6 Concluding remarks

Microalgae offer a set of characteristics in line with sustainable production systems. In addition, they offer a plethora of products in the energy, food, and pharmaceutical sectors. However, microalgae cultivation poses interesting challenges to improving the economically viable support of sustainable large-scale production at the present state of technology. Currently, the monitoring of biological variables in microalgae cultivation employs labor-intensive, time-consuming, non-immediate offline analytical methods. In some cases, online spectroscopic methods are used, mainly for biomass estimation, however, their use is not necessarily widespread. At the present time, the use of software sensors, either model-driven or data-driven estimators, in microalgae cultivation has been developed mainly with spectroscopic measurement techniques as input data and only a small part with non-optical methods. There also lies the perspective for further development of software sensors to include in the array of possible hardware inputs other than spectroscopic or optical sensors. Generally, it is not too difficult to add a hardware sensor input to a software sensor. Rapidly progressing miniaturization of computers, together with their ever-increasing computing power, will increase the number of one-task software sensors, be it only for complex online signal processing with noise filtering. Software sensors possess, with suitable design, the property of providing not only estimates of the current state of the measured process variables but also a near-future prediction of their values. In microalgae cultivation, a suitable time point for harvesting or other action could thus be predicted. Therefore, online sensors together with software sensors represent a promising future alternative for the improvement of microalgae monitoring, especially in monitoring those intracellular products for which no hardware online sensors presently exist, e.g., lipids or proteins. Software sensor development and in situ implementation could lead to substantial improvements in the development of sustainable processes based on microalgae cultivation.

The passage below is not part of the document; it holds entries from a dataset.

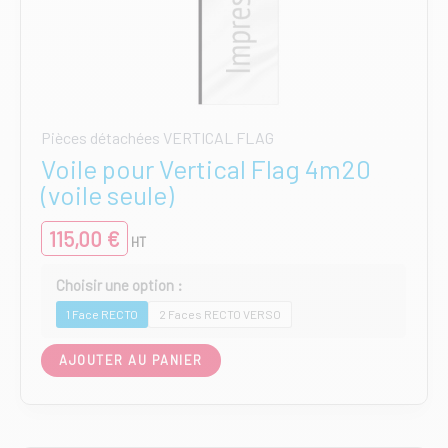
Pièces détachées VERTICAL FLAG
Voile pour Vertical Flag 4m20
(voile seule)
115,00
€
HT
1 Face RECTO
2 Faces RECTO VERSO
Ce
AJOUTER AU PANIER
produit
a
plusieurs
variations.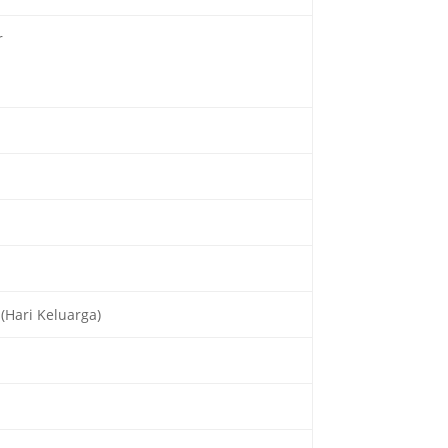
r
(Hari Keluarga)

It is noteworthy that the use of hybrid models for the development of software sensors as well as the monitoring of microalgae biofilm growth coupled with soft sensing represent interesting areas to be explored in microalgae cultivation. Likewise, the spectroscopic qualities of other microalgal biomolecules, apart from those reported in this review, represent appealing potential targets for the future development of software sensors. In general, developing and using advanced monitoring tools, such as software sensors, gives the process controller a better overview of how the process is performing and helps him or her decide on suitable actions.